» Document excerpt:
· · · · ·

You probably won’t care about the names with double underscores in this list until later
in the book, when we study operator overloading in classes—they represent the implementation
of the string object and are available to support customization. The
__ add __ method of strings, for example, is what really performs concatenation

In [46]:
S + 'NI!'

'spamNI!'

In [47]:
S.__add__('NI!')

'spamNI!'

#### The dir function simply gives the methods’ names. To ask what they do, you can pass them to the help function

In [48]:
help(S.replace)

Help on built-in function replace:

replace(old, new, count=-1, /) method of builtins.str instance
    Return a copy with all occurrences of substring old replaced by new.
    
      count
        Maximum number of occurrences to replace.
        -1 (the default value) means replace all occurrences.
    
    If the optional argument count is given, only the first count occurrences are
    replaced.



### Other Ways to Code Strings

Special characters can be represented as backslash
escape sequences, which Python displays in \xNN hexadecimal escape notation, unless
they represent printable characters

In [52]:
S = 'A\nB\tC' # \n is end-of-line, \t is tab

'A\nB\tC'

In [51]:
len(S) # Each stands for just one character

5

In [53]:
ord('\n') # \n is a byte with the binary value 10 in ASCII

10

In [55]:
S = 'A\0B\0C' # \0, a binary zero byte, does not terminate string
len(S)

· · · · ·

» What needs to be done: Reproduce the Python string notes above in full, word for word.

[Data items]

· · · · ·

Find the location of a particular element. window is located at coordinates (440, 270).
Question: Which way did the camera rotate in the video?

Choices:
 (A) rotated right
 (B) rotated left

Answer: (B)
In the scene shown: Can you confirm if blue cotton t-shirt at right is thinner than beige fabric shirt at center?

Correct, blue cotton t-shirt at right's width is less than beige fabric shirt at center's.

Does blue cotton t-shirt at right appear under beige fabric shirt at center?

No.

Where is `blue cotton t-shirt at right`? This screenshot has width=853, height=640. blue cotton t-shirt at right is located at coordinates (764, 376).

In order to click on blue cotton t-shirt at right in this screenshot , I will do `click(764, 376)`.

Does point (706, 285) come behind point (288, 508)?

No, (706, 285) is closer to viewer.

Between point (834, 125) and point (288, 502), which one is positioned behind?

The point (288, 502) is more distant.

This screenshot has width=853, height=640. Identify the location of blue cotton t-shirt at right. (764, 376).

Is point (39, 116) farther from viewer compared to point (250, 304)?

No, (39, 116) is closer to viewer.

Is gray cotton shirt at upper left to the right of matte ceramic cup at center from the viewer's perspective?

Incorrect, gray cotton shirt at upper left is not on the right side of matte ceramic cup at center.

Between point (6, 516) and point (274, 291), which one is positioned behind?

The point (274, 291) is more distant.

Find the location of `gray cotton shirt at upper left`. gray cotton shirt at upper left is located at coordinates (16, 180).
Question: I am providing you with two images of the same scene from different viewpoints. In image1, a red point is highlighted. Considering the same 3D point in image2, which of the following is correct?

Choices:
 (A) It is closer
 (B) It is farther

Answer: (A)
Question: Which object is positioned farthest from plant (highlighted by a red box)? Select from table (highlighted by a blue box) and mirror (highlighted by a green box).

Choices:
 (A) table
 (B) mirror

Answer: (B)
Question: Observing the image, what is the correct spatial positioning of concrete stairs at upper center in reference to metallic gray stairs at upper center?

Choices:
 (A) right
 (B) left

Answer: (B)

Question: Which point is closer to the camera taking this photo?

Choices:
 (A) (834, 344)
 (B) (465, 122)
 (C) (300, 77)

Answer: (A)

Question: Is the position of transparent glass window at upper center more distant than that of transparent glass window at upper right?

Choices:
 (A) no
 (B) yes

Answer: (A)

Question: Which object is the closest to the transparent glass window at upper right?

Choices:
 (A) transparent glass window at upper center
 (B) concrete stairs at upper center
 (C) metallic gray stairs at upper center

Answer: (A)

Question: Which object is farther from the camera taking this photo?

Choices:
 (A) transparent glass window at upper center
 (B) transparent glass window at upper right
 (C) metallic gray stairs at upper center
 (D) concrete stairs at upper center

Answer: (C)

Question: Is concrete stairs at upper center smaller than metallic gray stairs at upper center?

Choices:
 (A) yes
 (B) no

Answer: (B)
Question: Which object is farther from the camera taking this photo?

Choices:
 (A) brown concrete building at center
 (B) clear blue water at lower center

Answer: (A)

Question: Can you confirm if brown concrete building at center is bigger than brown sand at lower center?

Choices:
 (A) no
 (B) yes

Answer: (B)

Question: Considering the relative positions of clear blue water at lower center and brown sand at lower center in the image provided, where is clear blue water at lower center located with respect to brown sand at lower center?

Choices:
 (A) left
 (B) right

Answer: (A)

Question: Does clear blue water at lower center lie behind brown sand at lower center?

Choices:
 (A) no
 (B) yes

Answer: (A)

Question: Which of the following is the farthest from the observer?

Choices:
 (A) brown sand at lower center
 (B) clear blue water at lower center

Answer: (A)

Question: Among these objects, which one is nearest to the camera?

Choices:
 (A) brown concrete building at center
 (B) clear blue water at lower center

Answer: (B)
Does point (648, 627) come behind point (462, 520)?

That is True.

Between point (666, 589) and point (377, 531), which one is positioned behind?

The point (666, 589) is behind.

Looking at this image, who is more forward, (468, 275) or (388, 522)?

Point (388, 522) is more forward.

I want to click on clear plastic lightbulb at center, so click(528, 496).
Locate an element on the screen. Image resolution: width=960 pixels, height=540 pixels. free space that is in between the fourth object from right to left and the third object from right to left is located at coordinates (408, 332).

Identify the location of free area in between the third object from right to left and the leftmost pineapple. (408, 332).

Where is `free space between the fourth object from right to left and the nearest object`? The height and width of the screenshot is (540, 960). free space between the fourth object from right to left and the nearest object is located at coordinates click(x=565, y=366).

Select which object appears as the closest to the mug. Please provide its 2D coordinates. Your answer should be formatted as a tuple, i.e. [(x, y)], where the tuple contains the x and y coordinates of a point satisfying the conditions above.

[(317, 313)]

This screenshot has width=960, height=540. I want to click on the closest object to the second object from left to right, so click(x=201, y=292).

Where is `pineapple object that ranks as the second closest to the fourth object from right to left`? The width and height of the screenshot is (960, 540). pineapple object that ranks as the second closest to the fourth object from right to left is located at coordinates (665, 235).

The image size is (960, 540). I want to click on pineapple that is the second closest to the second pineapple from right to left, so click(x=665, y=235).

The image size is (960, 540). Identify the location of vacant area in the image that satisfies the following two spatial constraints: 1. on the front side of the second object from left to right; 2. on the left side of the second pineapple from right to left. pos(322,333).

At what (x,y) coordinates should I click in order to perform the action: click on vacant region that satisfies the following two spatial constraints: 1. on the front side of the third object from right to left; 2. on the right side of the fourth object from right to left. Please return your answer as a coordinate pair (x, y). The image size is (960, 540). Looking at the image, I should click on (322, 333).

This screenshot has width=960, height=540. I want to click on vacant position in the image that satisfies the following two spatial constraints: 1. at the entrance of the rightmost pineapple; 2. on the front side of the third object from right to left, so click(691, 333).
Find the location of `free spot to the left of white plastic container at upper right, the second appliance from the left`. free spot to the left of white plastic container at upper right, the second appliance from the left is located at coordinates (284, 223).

· · · · ·

» Exercise answer:
You probably won’t care about the names with double underscores in this list until later
in the book, when we study operator overloading in classes—they represent the implementation
of the string object and are available to support customization. The
__ add __ method of strings, for example, is what really performs concatenation

In [46]:
S + 'NI!'

'spamNI!'

In [47]:
S.__add__('NI!')

'spamNI!'

#### The dir function simply gives the methods’ names. To ask what they do, you can pass them to the help function

In [48]:
help(S.replace)

Help on built-in function replace:

replace(old, new, count=-1, /) method of builtins.str instance
    Return a copy with all occurrences of substring old replaced by new.
    
      count
        Maximum number of occurrences to replace.
        -1 (the default value) means replace all occurrences.
    
    If the optional argument count is given, only the first count occurrences are
    replaced.



### Other Ways to Code Strings

Special characters can be represented as backslash
escape sequences, which Python displays in \xNN hexadecimal escape notation, unless
they represent printable characters

In [52]:
S = 'A\nB\tC' # \n is end-of-line, \t is tab

'A\nB\tC'

In [51]:
len(S) # Each stands for just one character

5

In [53]:
ord('\n') # \n is a byte with the binary value 10 in ASCII

10

In [55]:
S = 'A\0B\0C' # \0, a binary zero byte, does not terminate string
len(S)